* **STATED GOAL 1**: From the entries below, copy out word for word the lines starting with the one that contains "class: Liliopsida" and going on through the one that contains "elevation (m): 1219".

* **SELECTED PASSAGE**:
>> BEGIN

31. She testified that the less favourable terms were guided by the Collective Agreement and PAM document when they determine hours of work, based on the 25 hours at campus and teaching hours. The Charles Goodyear Campus does Report 191 from N1 to N6. The Council informed them that there are lecturers who could not get full quota (25 hours). The Respondent found itself having those who could teach 10 hours per week.

32. Ms Dlamini stated that there were no part-time classes at the time. Permanent lecturers have a full quota and they are considered first, as well as the permanent Council employed lecturers and lastly the Council paid temporary lecturers. A lecturer is expected to work 22.5 hours to 25 hours per week. The Applicants therefore did not meet the minimum number of hours required per week.

ANALYSIS OF EVIDENCE AND ARGUMENT

33. Section 185 of the LRA provides that every employee has a right not to be unfairly dismissed or subjected to unfair labour practices. This section gives effect to section 23 of the Constitution of the Republic of South Africa. The dispute referred is an unfair labour practice relating to demotion and the employee bears the onus of proof.

>> END

* **STATED GOAL 2**: Keep writing the labor dispute passage from the point where it stops.

* **MATERIAL**:
>> BEGIN

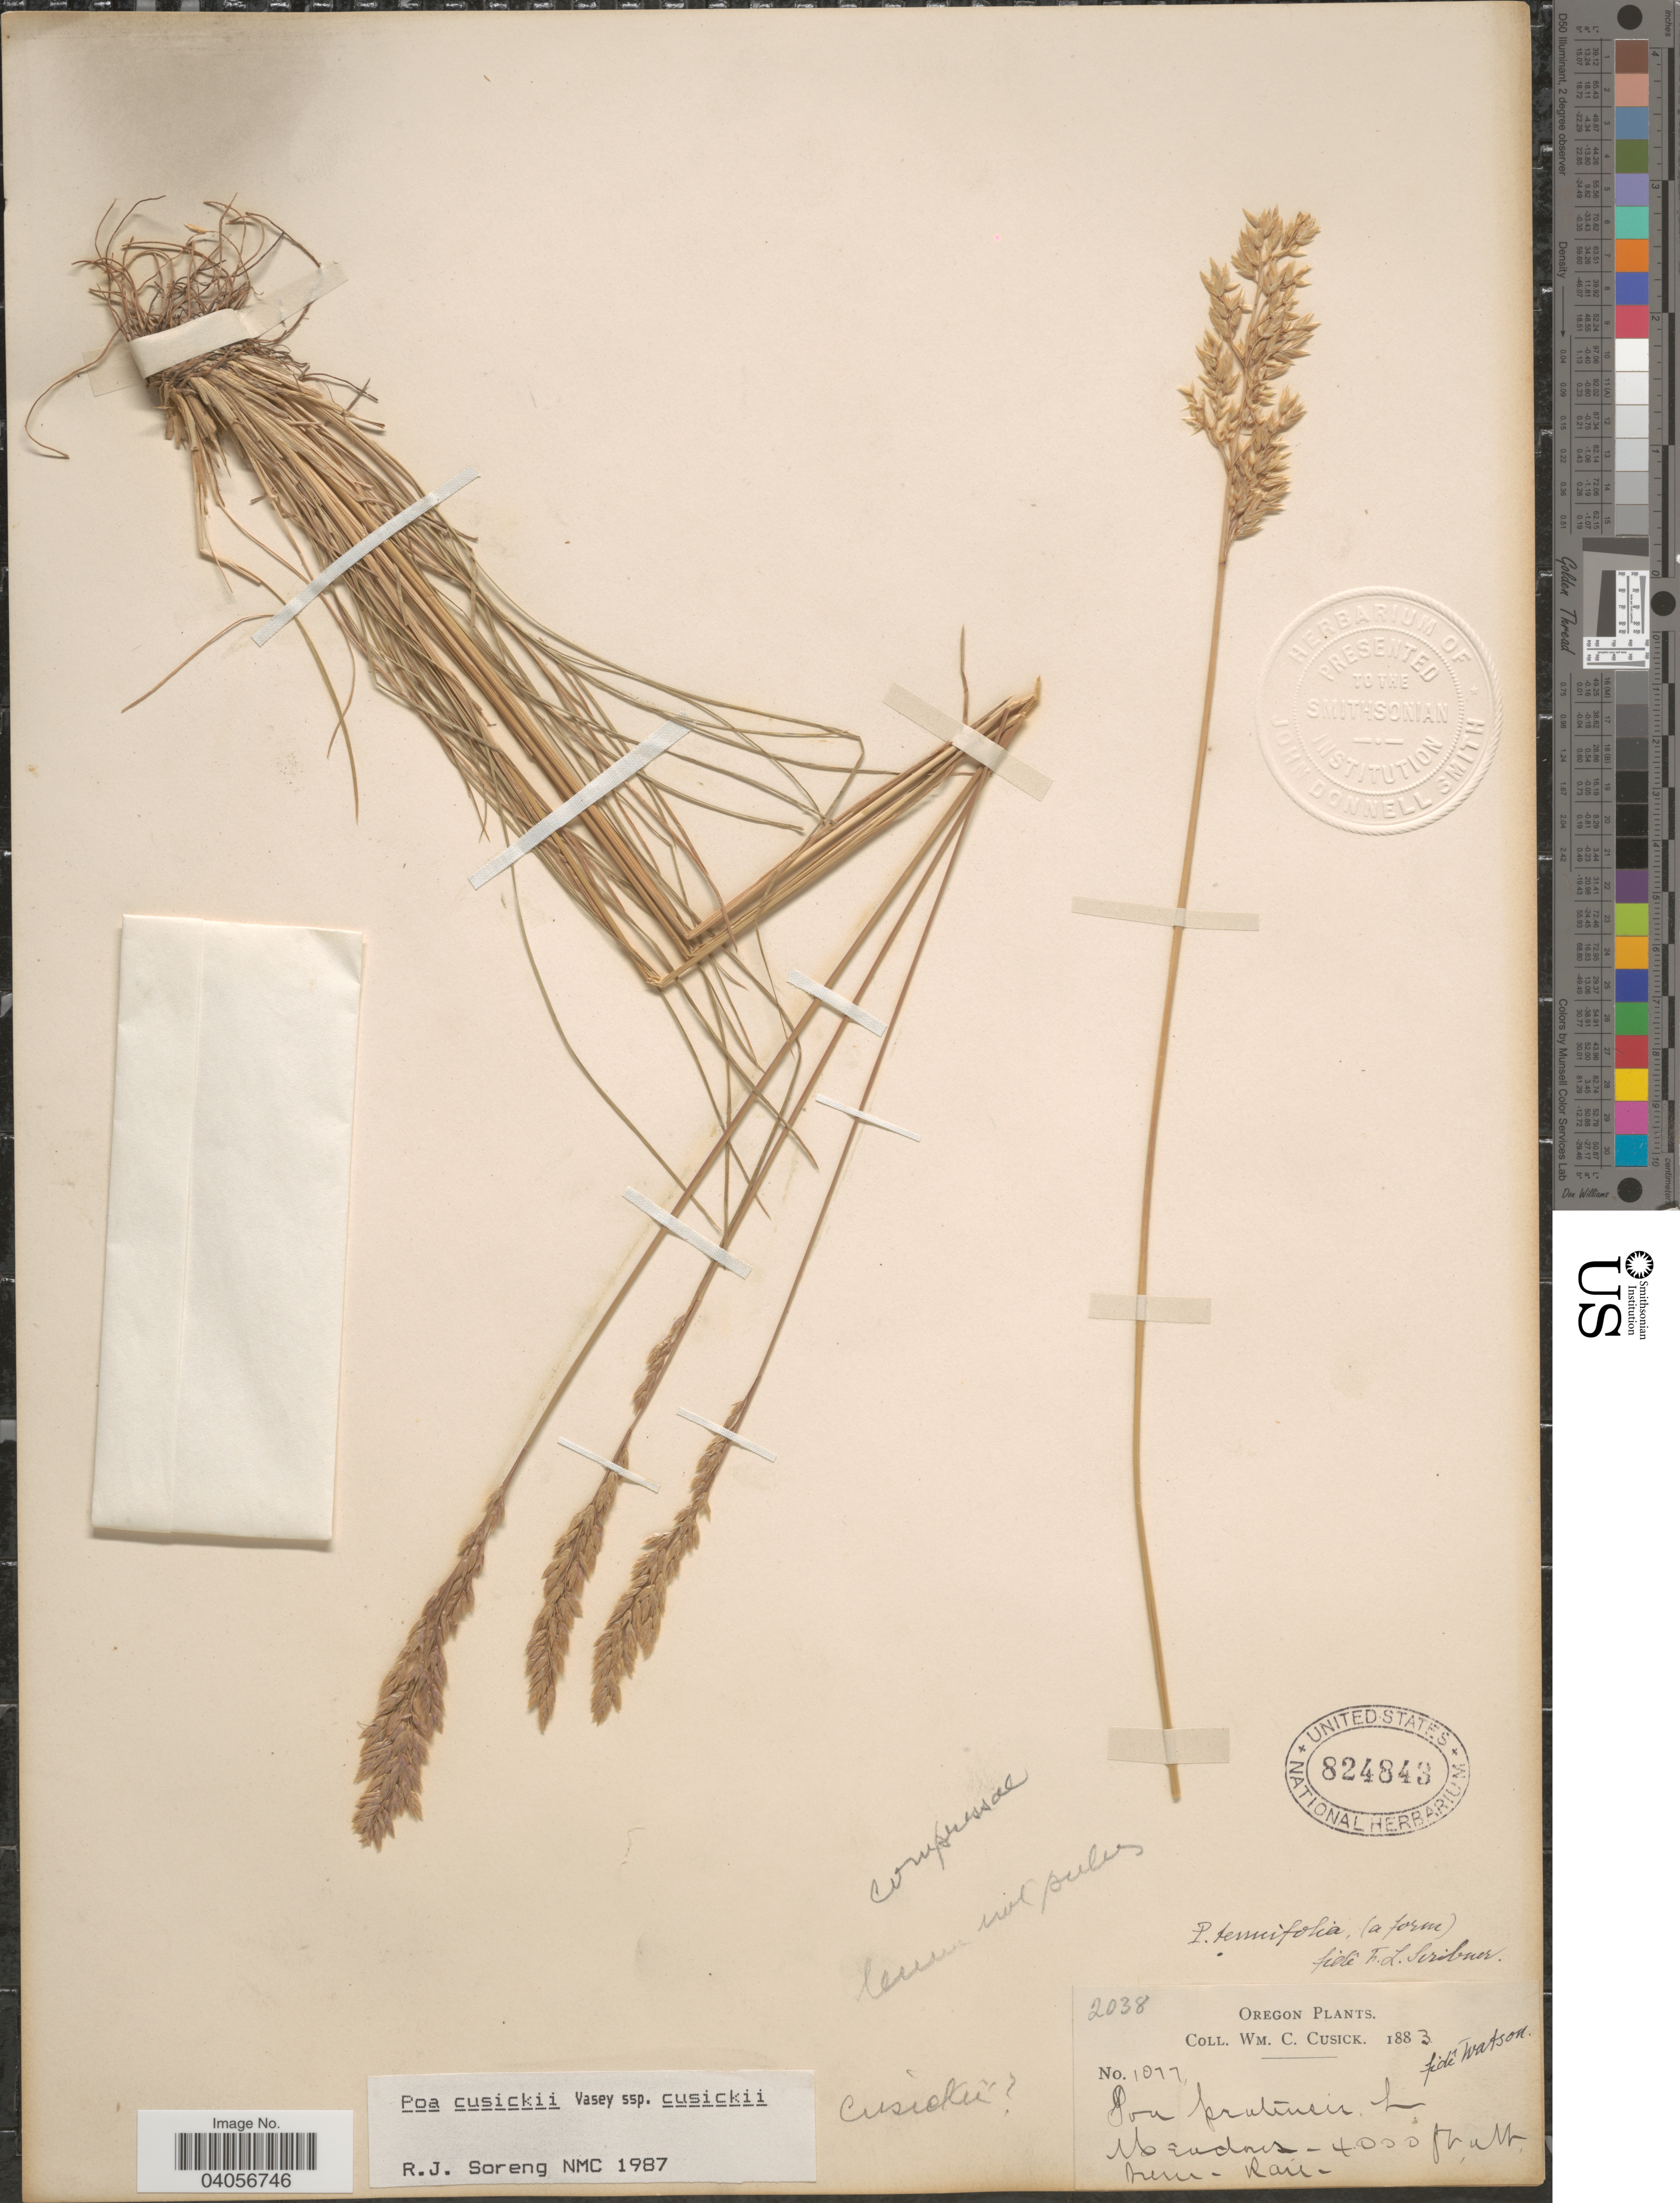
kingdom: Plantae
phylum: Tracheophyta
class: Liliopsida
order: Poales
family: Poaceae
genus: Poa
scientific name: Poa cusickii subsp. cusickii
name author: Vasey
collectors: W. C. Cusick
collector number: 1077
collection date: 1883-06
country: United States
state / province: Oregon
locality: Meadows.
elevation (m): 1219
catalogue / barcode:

>> END
>> BEGIN

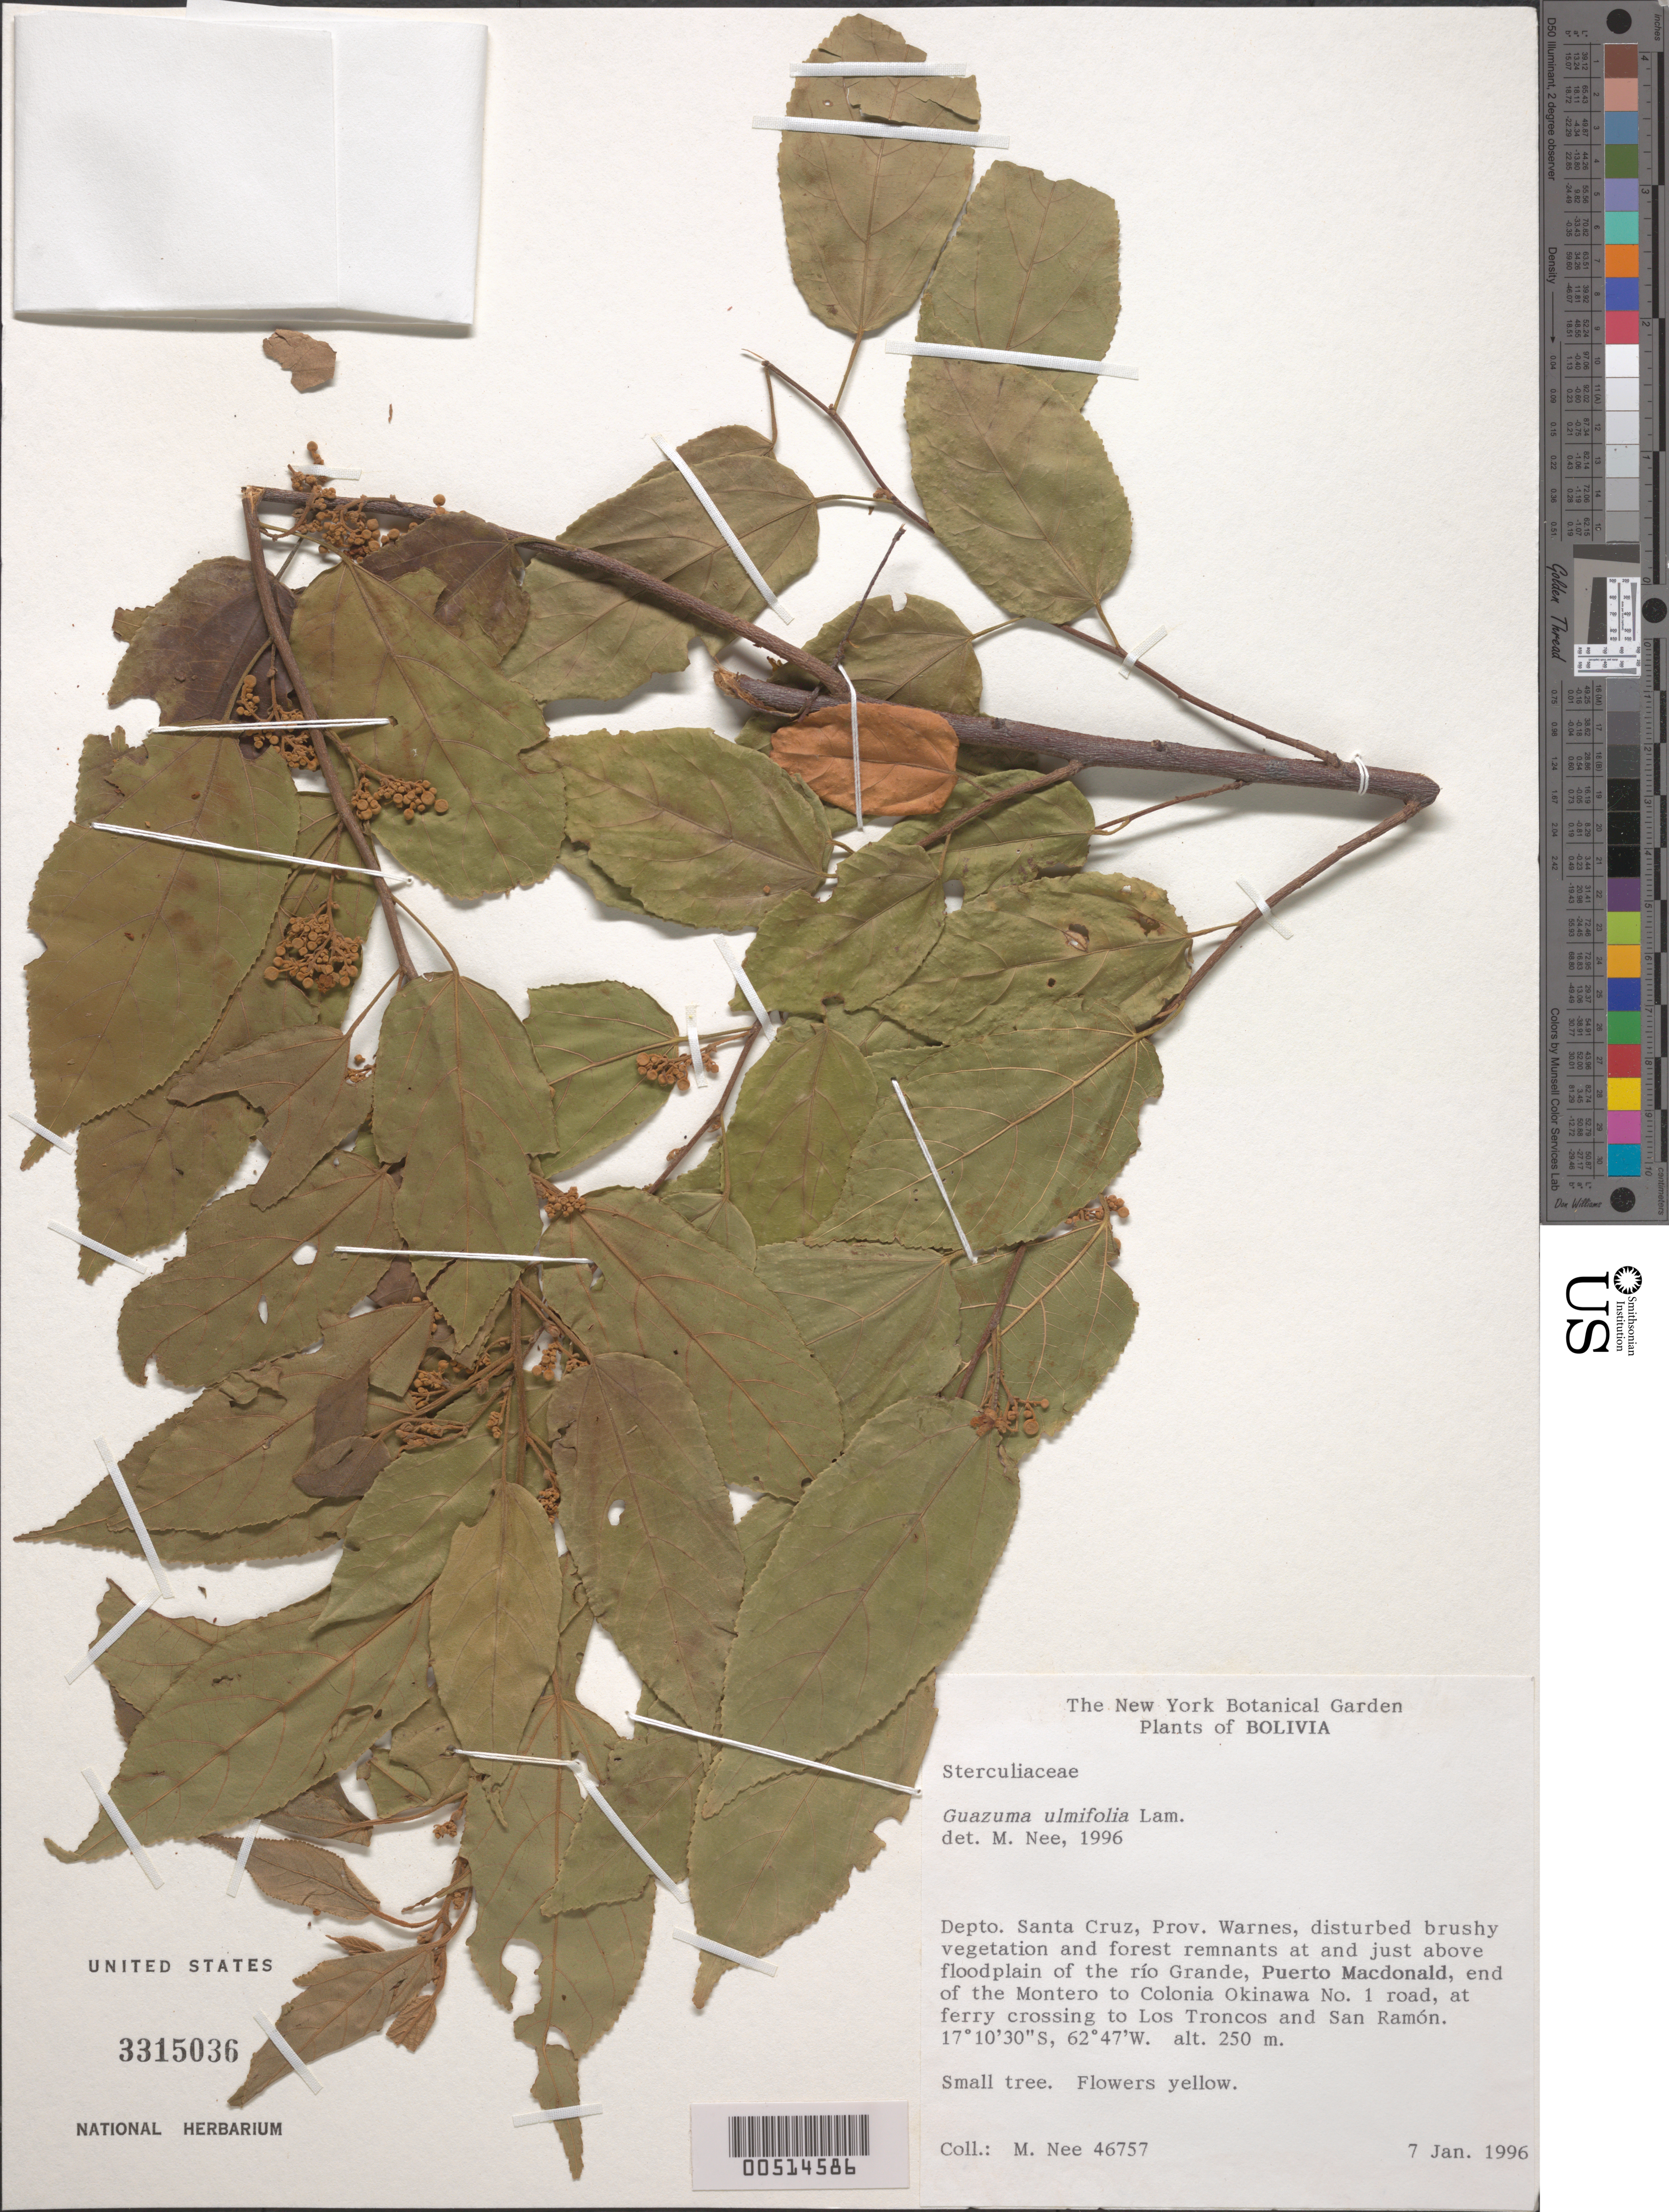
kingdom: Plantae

>> END

* **FINAL ANSWER 1**:
class: Liliopsida
order: Poales
family: Poaceae
genus: Poa
scientific name: Poa cusickii subsp. cusickii
name author: Vasey
collectors: W. C. Cusick
collector number: 1077
collection date: 1883-06
country: United States
state / province: Oregon
locality: Meadows.
elevation (m): 1219

* **FINAL ANSWER 2**:
34. In this matter it is common cause that the Applicants entered into successive fixed-term contracts with the Respondent as Post Level 1 Lecturers. It is their contention that the renewal in the contract of 25 January 2023 to 30 April 2023, on less favourable terms, constitutes a demotion.

35. In this matter the Applicants contend that there was no consultation in respect of the changes in their contracts as they were called in to work and signed contracts later. They further state that they engaged the Respondent upon noticing the salaries that were less than what they used to get in January and sought answers as to what the problem was. They say they did not get a tangible answer and thereafter they were presented with contracts that contained less favourable terms.

36. It is the Respondent’s defence that the campus (Charles Goodyear) in which the Applicant’s worked work on Report 191. That Report 191 is project based as it is based on enrolments and funding received, which then informs the number of lecturers required. This evidence is not disputed, that is the project based nature of the work performed by their campus.

37. In this matter the Applicants were not provided less favourable terms mid-contract. They were offered a contract of employment with the terms required by the Respondent and the offer was accepted, even if they say under duress, and the terms and conditions were implemented. The reasons provided by the Respondent that employment of contract lecturers is informed by the number of enrolments and must give full quota to permanent staff.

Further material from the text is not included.